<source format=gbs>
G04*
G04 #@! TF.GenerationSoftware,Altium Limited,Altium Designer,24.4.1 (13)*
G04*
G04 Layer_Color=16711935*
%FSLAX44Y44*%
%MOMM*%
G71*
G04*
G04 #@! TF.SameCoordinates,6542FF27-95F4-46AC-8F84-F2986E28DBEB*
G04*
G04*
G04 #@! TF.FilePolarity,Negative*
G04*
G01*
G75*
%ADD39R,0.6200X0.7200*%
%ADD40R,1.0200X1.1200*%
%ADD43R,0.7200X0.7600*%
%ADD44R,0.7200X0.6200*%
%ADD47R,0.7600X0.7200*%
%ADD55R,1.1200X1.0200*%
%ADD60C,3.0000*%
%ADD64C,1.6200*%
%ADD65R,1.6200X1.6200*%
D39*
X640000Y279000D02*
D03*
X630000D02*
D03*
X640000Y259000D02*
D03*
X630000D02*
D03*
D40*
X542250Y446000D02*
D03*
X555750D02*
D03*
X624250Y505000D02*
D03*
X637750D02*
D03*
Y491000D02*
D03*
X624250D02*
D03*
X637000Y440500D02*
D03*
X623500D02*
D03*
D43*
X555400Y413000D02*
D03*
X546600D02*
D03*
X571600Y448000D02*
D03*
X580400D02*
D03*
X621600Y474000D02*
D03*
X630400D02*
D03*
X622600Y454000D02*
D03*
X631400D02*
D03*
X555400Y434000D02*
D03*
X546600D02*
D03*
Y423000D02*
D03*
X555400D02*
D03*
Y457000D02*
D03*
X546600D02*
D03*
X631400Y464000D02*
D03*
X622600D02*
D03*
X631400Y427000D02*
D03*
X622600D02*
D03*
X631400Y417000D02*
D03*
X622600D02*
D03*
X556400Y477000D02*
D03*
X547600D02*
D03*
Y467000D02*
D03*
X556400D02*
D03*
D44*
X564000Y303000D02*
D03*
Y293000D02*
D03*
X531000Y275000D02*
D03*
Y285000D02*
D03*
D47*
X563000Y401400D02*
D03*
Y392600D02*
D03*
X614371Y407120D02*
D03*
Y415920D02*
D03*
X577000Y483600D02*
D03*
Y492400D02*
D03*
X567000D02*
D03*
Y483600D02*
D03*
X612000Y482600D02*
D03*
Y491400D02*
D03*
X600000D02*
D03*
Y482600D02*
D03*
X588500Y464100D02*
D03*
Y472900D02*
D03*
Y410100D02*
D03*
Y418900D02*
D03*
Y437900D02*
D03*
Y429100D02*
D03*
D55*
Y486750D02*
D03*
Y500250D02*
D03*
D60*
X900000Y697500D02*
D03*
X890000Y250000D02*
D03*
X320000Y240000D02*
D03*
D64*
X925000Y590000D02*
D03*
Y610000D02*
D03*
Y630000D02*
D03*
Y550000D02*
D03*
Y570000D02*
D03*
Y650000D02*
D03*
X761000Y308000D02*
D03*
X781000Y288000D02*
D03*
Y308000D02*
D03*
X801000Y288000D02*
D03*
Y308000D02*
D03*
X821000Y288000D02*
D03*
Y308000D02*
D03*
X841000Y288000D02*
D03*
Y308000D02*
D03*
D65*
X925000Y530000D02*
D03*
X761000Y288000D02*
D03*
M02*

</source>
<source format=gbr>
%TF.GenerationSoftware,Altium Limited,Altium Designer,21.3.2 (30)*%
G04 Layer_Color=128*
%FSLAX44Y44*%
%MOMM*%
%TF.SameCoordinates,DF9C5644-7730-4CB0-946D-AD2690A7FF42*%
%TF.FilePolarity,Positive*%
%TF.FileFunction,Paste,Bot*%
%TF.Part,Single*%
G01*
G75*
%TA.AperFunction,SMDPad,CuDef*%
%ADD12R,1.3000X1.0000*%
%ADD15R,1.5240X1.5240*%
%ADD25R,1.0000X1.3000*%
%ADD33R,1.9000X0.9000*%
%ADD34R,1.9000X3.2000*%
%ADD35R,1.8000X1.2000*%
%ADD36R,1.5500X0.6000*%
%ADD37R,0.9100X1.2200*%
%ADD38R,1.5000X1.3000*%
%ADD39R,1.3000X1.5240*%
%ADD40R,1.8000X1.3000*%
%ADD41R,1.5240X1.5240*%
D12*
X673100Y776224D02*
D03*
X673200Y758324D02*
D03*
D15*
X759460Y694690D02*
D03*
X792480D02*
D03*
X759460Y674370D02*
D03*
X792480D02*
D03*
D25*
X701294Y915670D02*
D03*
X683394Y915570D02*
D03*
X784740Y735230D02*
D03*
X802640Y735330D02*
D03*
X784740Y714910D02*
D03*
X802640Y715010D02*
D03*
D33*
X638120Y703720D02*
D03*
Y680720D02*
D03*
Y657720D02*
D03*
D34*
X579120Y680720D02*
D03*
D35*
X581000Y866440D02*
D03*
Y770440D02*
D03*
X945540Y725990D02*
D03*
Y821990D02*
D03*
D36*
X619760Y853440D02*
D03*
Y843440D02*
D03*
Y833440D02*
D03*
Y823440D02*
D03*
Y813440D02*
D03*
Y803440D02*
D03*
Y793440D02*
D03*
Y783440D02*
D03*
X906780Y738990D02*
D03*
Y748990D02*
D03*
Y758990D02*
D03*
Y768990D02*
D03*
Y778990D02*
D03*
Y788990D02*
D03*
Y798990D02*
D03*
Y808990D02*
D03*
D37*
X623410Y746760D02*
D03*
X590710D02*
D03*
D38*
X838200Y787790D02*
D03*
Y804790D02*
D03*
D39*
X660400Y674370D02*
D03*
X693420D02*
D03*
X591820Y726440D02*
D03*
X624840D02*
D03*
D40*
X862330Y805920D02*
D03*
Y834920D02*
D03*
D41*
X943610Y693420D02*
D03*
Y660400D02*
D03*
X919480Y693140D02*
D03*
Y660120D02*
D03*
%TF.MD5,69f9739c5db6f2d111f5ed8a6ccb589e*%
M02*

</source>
++++++++
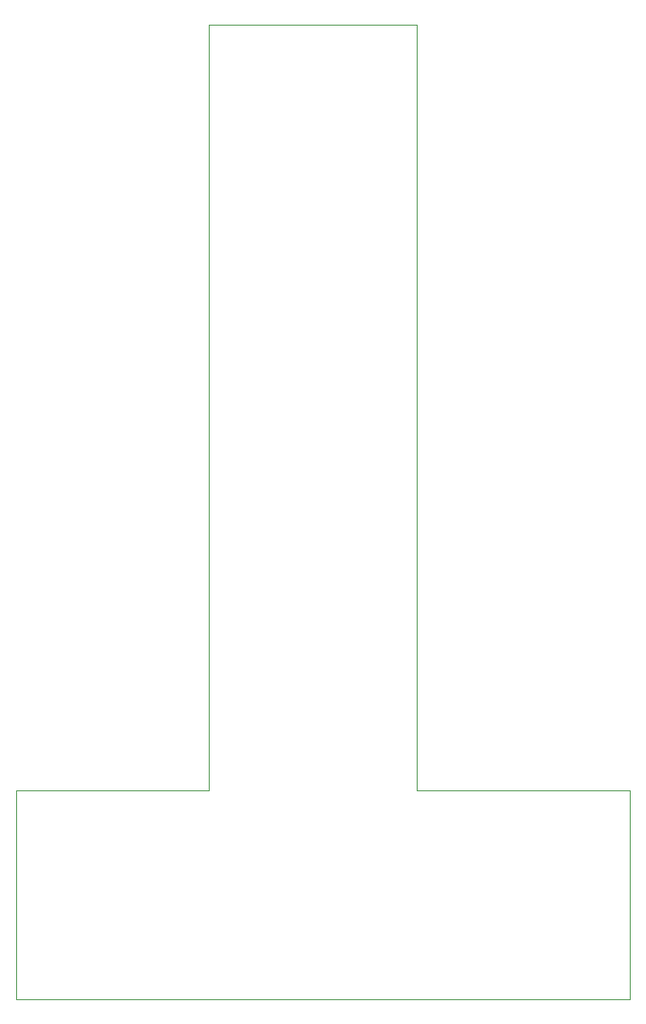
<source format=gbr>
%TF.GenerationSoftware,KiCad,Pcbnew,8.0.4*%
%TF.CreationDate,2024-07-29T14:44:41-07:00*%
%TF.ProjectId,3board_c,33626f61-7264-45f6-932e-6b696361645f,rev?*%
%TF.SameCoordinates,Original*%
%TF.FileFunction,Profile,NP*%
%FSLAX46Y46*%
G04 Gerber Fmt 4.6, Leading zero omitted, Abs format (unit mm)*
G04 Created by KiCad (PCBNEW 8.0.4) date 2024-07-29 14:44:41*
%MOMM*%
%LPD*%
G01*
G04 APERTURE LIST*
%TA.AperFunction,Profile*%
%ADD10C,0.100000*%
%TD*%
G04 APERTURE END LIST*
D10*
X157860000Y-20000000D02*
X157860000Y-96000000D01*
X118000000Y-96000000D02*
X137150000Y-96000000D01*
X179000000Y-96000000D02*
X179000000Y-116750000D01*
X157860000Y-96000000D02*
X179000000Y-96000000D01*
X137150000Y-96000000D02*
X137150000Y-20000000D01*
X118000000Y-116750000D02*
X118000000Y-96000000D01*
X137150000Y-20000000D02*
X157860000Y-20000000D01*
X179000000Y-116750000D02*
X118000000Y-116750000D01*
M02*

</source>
++++++++
Which lines of the records hold the string "LIST"? Copy each one.

SOLUTION TO THIS TASK ▸
G04 APERTURE LIST*
G04 APERTURE END LIST*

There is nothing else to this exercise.